What’s new in TensorFlow 2.15

Posted by the TensorFlow team

TensorFlow 2.15 has been released! Highlights of this release (and 2.14) include a much simpler installation method for NVIDIA CUDA libraries for Linux, oneDNN CPU performance optimizations for Windows x64 and x86, full availability of tf.function types, an upgrade to Clang 17.0.1, and much more! For the full release note, please check here.

Note: Release updates on the new multi-backend Keras will be published on keras.io starting with Keras 3.0. For more information, please check here.

TensorFlow Core

NVIDIA CUDA libraries for Linux

The tensorflow pip package has a new, optional installation method for Linux that installs necessary NVIDIA CUDA libraries through pip. As long as the NVIDIA driver is already installed on the system, you may now run pip install tensorflow[and-cuda] to install TensorFlow’s NVIDIA CUDA library dependencies in the Python environment. Aside from the NVIDIA driver, no other pre-existing NVIDIA CUDA packages are necessary. In TensorFlow 2.15, CUDA has been upgraded to version 12.2.

oneDNN CPU performance optimizations

For Windows x64 & x86 packages, oneDNN optimizations are now enabled by default on X86 CPUs. These optimizations can be enabled or disabled by setting the environment variable TF_ENABLE_ONEDNN_OPTS to 1 (enable) or 0 (disable) before running TensorFlow. To fall back to default settings, simply unset the environment variable.

tf.function

tf.function types are now fully available.

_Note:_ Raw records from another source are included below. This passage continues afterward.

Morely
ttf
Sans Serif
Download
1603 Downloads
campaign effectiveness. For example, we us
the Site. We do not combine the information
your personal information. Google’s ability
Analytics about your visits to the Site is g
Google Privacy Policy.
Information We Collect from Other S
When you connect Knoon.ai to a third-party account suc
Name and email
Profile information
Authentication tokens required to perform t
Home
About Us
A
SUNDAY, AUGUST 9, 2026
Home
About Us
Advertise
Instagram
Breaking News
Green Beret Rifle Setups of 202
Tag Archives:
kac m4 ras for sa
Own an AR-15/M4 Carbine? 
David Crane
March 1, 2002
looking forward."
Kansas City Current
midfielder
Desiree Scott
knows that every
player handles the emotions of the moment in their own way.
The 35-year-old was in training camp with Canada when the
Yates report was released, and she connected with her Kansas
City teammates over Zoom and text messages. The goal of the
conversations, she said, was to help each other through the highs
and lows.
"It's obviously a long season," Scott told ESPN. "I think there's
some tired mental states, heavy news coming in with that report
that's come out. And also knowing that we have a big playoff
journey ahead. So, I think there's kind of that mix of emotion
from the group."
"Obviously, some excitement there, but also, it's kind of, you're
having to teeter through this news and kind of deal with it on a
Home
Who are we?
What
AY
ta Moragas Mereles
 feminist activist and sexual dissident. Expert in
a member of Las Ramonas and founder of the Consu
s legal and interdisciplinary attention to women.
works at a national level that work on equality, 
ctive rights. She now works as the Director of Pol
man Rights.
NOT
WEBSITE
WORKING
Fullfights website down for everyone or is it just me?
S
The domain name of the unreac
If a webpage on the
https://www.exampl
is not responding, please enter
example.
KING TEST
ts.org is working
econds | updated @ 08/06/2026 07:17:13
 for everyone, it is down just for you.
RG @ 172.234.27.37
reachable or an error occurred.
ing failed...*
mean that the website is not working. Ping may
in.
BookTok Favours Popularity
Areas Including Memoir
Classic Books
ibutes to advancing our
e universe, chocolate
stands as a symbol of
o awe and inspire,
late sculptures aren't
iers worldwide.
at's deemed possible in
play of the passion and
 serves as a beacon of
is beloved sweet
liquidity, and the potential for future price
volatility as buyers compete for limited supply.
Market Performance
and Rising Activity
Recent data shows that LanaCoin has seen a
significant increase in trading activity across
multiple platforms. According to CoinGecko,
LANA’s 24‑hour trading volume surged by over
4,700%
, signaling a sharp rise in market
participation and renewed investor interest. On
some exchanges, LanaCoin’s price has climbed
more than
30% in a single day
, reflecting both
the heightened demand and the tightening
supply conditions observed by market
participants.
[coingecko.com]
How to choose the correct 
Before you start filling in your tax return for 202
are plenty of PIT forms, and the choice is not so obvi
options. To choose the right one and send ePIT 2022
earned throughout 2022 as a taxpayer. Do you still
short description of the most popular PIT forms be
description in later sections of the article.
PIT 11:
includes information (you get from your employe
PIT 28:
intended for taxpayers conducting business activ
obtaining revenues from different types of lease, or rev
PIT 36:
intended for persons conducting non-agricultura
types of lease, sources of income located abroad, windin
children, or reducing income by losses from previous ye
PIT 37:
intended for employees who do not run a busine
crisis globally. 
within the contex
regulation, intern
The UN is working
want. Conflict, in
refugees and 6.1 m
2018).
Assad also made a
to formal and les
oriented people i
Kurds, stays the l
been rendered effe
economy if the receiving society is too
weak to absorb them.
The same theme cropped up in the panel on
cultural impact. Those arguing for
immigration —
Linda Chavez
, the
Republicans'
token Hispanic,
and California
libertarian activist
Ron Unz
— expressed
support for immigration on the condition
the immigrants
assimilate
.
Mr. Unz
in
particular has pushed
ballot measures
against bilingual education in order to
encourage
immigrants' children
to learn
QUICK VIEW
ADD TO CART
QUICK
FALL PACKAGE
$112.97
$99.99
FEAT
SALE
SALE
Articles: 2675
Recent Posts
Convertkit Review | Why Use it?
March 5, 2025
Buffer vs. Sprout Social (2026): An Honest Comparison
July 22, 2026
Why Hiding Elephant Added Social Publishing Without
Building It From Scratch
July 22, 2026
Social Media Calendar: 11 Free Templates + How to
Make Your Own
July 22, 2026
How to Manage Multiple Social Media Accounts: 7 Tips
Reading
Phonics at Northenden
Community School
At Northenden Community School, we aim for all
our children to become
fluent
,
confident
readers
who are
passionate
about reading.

  • tf.types.experimental.TraceType now allows custom tf.function inputs to declare Tensor decomposition and type casting support. 
  • Introducing tf.types.experimental.FunctionType as the comprehensive representation of the signature of tf.function callables. It can be accessed through the function_type property of tf.function’s and ConcreteFunctions. See the tf.types.experimental.FunctionType documentation for more details. 
  • Introducing tf.types.experimental.AtomicFunction as the fastest way to perform TF computations in Python. This capability can be accessed through the inference_fn property of ConcreteFunctions. (Does not support gradients.) See the tf.types.experimental.AtomicFunction documentation for how to call and use it.

Upgrade to Clang 17.0.1 and CUDA 12.2

TensorFlow PIP packages are now being built with Clang 17 and CUDA 12.2 to improve performance for NVIDIA Hopper-based GPUs. Moving forward, Clang 17 will be the default C++ compiler for TensorFlow. We recommend upgrading your compiler to Clang 17 when building TensorFlow from source.